Finnish gaming magazine Pelit gave the Amiga version of Legends of Valour an overall score of 45%, beginning their review by stating that "[Legends of Valour] sets the standards that all role-playing games will be compared to - that is, for the worse ... The game has been successfully buried under idiotic design." Pelit criticises Legends of Valour's gameplay, expressing their disdain for the length of time it takes to travel to specific locations, and states that "moving along the streets has been hampered by 'ingenious' random arrests ... To stay alive, one has to sleep, drink, and eat, but cannot when it is so IMPOSSIBLE! One of the reasons behind this problem is money, or its lack thereof." Pelit further criticises the implementation of the need to drink, expressing their frustration that drinking alcohol may result in the player being arrested, and states that "Apparently one must constantly return to a pond to drink muddy water. It cannot be bottled because the game has no bottles to refill." Pelit further criticises Legends of Valour's gameplay and items, stating that "except for weapons, items are useless" and "The gameplay under all this idiotic design is pathetic. The Commodore PC-10's homemade text adventures offer more variety. Interaction with other people is very limited. No one lives anywhere, they just wander. Houses are empty except for tables. About 90% of the buildings are insignificant and there is nothing usable in the shops. People will attack you if they don't like how you look. Yes, your character is arrested, even though the city is filled with psychopaths."

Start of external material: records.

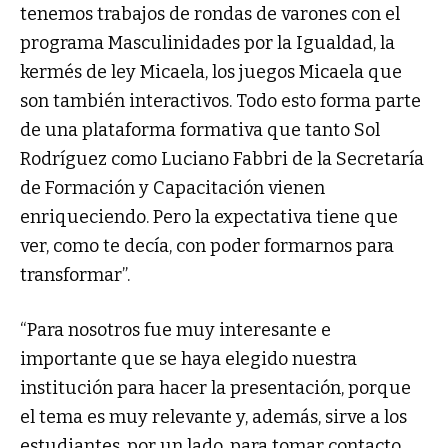
tenemos trabajos de rondas de varones con el
programa Masculinidades por la Igualdad, la
kermés de ley Micaela, los juegos Micaela que
son también interactivos. Todo esto forma parte
de una plataforma formativa que tanto Sol
Rodríguez como Luciano Fabbri de la Secretaría
de Formación y Capacitación vienen
enriqueciendo. Pero la expectativa tiene que
ver, como te decía, con poder formarnos para
transformar”.
“Para nosotros fue muy interesante e
importante que se haya elegido nuestra
institución para hacer la presentación, porque
el tema es muy relevante y, además, sirve a los
estudiantes, por un lado, para tomar contacto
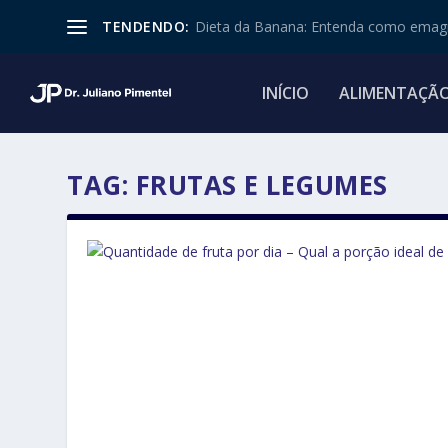
TENDENDO:
Dieta da Banana: Entenda como emagr
INÍCIO
ALIMENTAÇÃ
TAG:
FRUTAS E LEGUMES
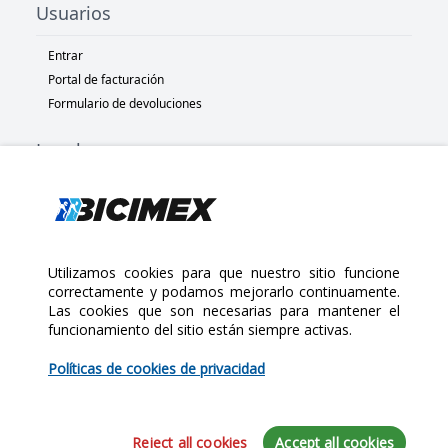
Usuarios
Entrar
Portal de facturación
Formulario de devoluciones
Legal
Términos y condiciones
Políticas de privacidad
Políticas de Cookies
Políticas de devolución
Utilizamos cookies para que nuestro sitio funcione
correctamente y podamos mejorarlo continuamente.
Las cookies que son necesarias para mantener el
Copyright 2025 Bicimex®. All rights reserved. Today is Jueves,
funcionamiento del sitio están siempre activas.
$130.00
Agosto 6, 2026
Políticas de cookies de privacidad
Cantidad:
Reject all cookies
Accept all cookies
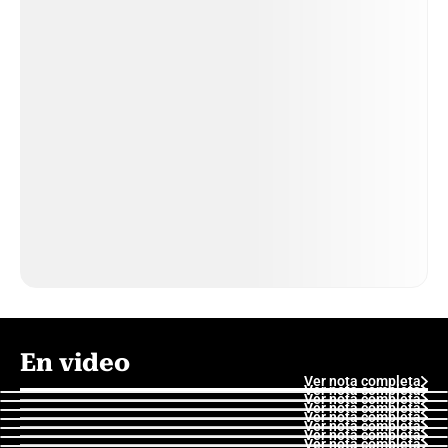
En video
Ver nota completa
Ver nota completa
Ver nota completa
Ver nota completa
Ver nota completa
Ver nota completa
Ver nota completa
Ver nota completa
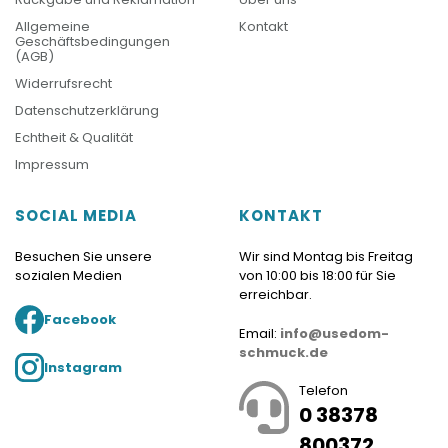
Allgemeine
Kontakt
Geschäftsbedingungen
(AGB)
Widerrufsrecht
Datenschutzerklärung
Echtheit & Qualität
Impressum
SOCIAL MEDIA
KONTAKT
Besuchen Sie unsere
Wir sind Montag bis Freitag
sozialen Medien
von 10:00 bis 18:00 für Sie
erreichbar.
Facebook
Email:
info@usedom-
schmuck.de
Instagram
Telefon
0 38378
800372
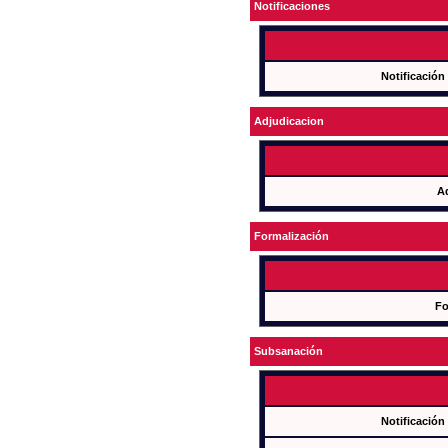
Notificaciones
Notificación
Adjudicacion
A
Formalización
Fo
Subsanación
Notificación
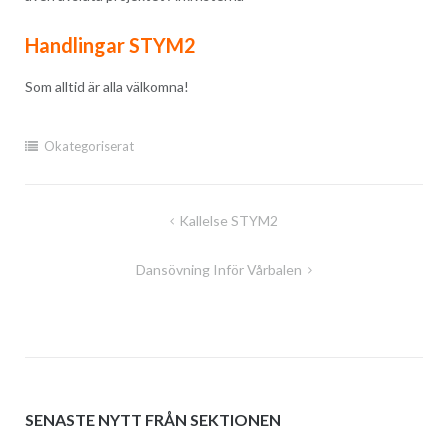
Handlingar STYM2
Som alltid är alla välkomna!
Okategoriserat
Inläggsnavigering
Kallelse STYM2
Dansövning Inför Vårbalen
SENASTE NYTT FRÅN SEKTIONEN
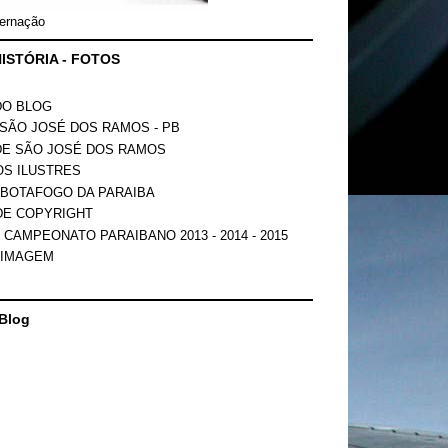
ernação
ISTÓRIA - FOTOS
DO BLOG
SÃO JOSÉ DOS RAMOS - PB
DE SÃO JOSÉ DOS RAMOS
OS ILUSTRES
 BOTAFOGO DA PARAIBA
DE COPYRIGHT
 CAMPEONATO PARAIBANO 2013 - 2014 - 2015
 IMAGEM
Blog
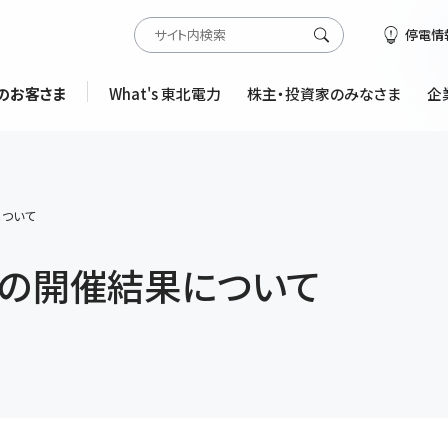
停電情
のお客さま
What's 東北電力
株主・投資家のみなさま
企
について
会の開催結果について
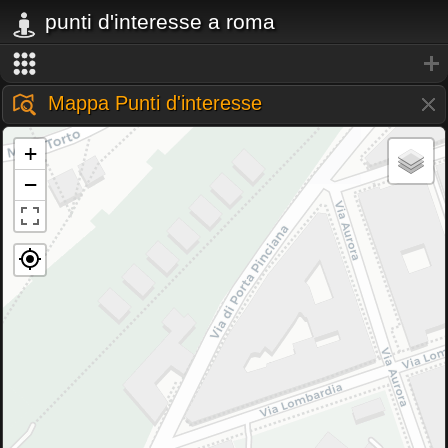
punti d'interesse a roma
Mappa Punti d'interesse
+
−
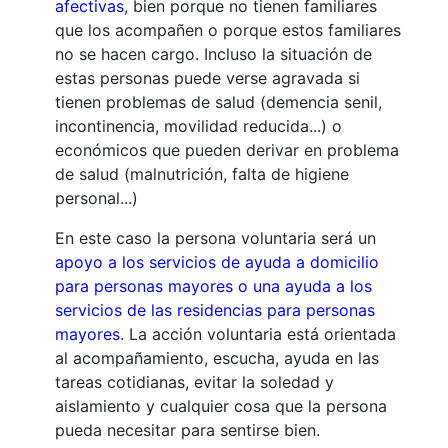
afectivas,
bien porque no tienen familiares
que los acompañen o porque estos familiares
no se hacen cargo. Incluso la situación de
estas personas puede verse agravada si
tienen problemas de salud (demencia senil,
incontinencia, movilidad reducida...) o
económicos que pueden derivar en problema
de salud (malnutrición, falta de higiene
personal...)
En este caso la persona voluntaria será un
apoyo a los servicios de ayuda a domicilio
para personas mayores o una ayuda a los
servicios de las residencias para personas
mayores.
La acción voluntaria está orientada
al acompañamiento, escucha, ayuda en las
tareas cotidianas, evitar la soledad y
aislamiento y cualquier cosa que la persona
pueda necesitar para sentirse bien.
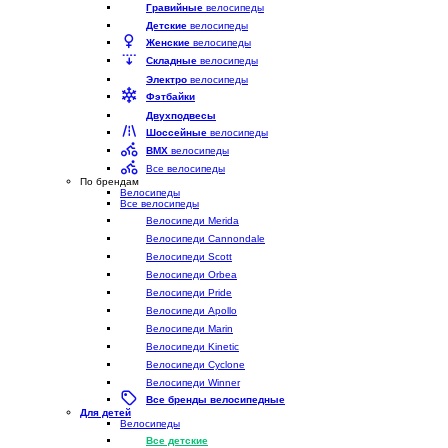
Гравийные
велосипеды
Детские
велосипеды
Женские
велосипеды
Складные
велосипеды
Электро
велосипеды
Фэтбайки
Двухподвесы
Шоссейные
велосипеды
BMX
велосипеды
Все велосипеды
По брендам
Велосипеды
Все велосипеды
Велосипеди Merida
Велосипеди Cannondale
Велосипеди Scott
Велосипеди Orbea
Велосипеди Pride
Велосипеди Apollo
Велосипеди Marin
Велосипеди Kinetic
Велосипеди Cyclone
Велосипеди Winner
Все бренды велосипедные
Для детей
Велосипеды
Все детские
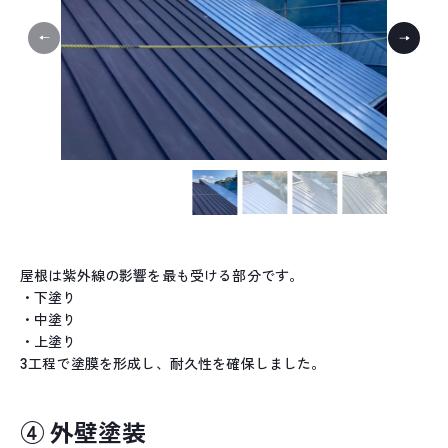
屋根は紫外線の影響を最も受ける部分です。
・下塗り
・中塗り
・上塗り
3工程で塗膜を形成し、耐久性を確保しました。
④ 外壁塗装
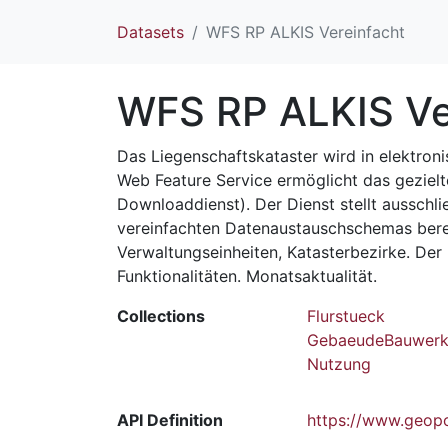
Datasets
WFS RP ALKIS Vereinfacht
WFS RP ALKIS Ve
Das Liegenschaftskataster wird in elektron
Web Feature Service ermöglicht das gezielt
Downloaddienst). Der Dienst stellt ausschl
vereinfachten Datenaustauschschemas bereit
Verwaltungseinheiten, Katasterbezirke. Der
Funktionalitäten. Monatsaktualität.
Collections
Flurstueck
GebaeudeBauwer
Nutzung
API Definition
https://www.geopor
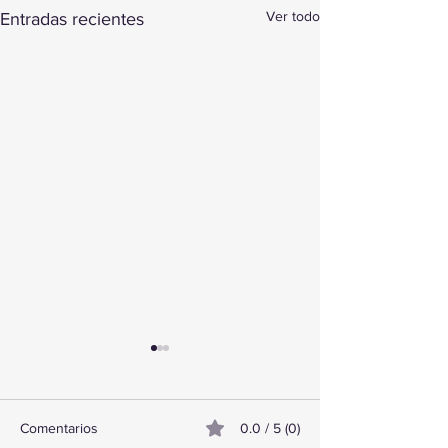
Ver todo
Entradas recientes
Comentarios
0.0 / 5 (0)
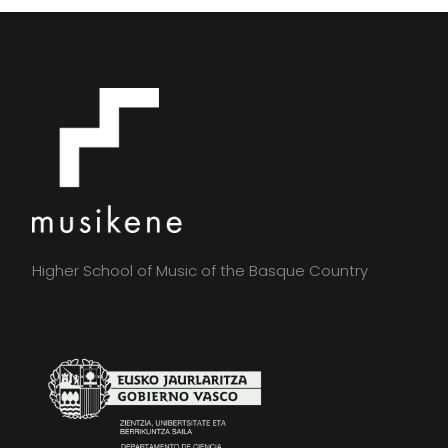
Higher School of Music of the Basque Country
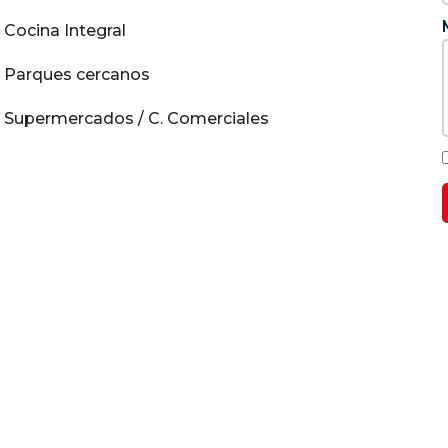
Cocina Integral
Parques cercanos
Supermercados / C. Comerciales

Pelit expresses their frustration for guilds in Legends of Valour, stating that "There is no point in joining the guilds because the hero has no abilities to develop! You need to join the guilds only because the design of the game requires it." Pelit's only compliment for Legends of Valour is its graphics, calling movement "technically sound" and expressing that "Externally, it looks good and with the smallest window, it updates quickly, which is a plus." Pelit concludes their review by stating that "In [Legends of Valour] EVERYTHING is so perfectly (swear word) that the human brain capacity is not enough to understand it. Maybe we're just stupid."

Review scores
| Publication | Score |
|---|---|
| The One | 92% (Amiga) |
| Amiga Format | 91% (Amiga), 86% (Amiga re-release) |
| Amiga Power | 88% (Amiga), 89% (Amiga re-release) |
| CU Amiga | 88% (Amiga) |
| Amiga Action | 64% (Amiga) |
| Pelit | 45% (Amiga) |
| Dragon | 2/5 (MS-DOS) |

==Legacy==
Bethesda Softworks's Todd Howard cited the game as an influence on Bethesda's RPG series The Elder Scrolls. The first game in the series, The Elder Scrolls: Arena, was inspired by "the unheralded" Legends of Valour and Ultima Underworld. Ted Peterson said: "There was another game that came out while we were working on Arena called Legends of Valour, which was a free-form first-person perspective game that took place in a single city. It got pretty pitiful reviews and not many people bought it, but I really had fun with it. It's completely forgotten nowadays, but I probably logged more hours playing it than any other game."

A demo for Legends of Valour is featured on Amiga Format issue #40's coverdisk.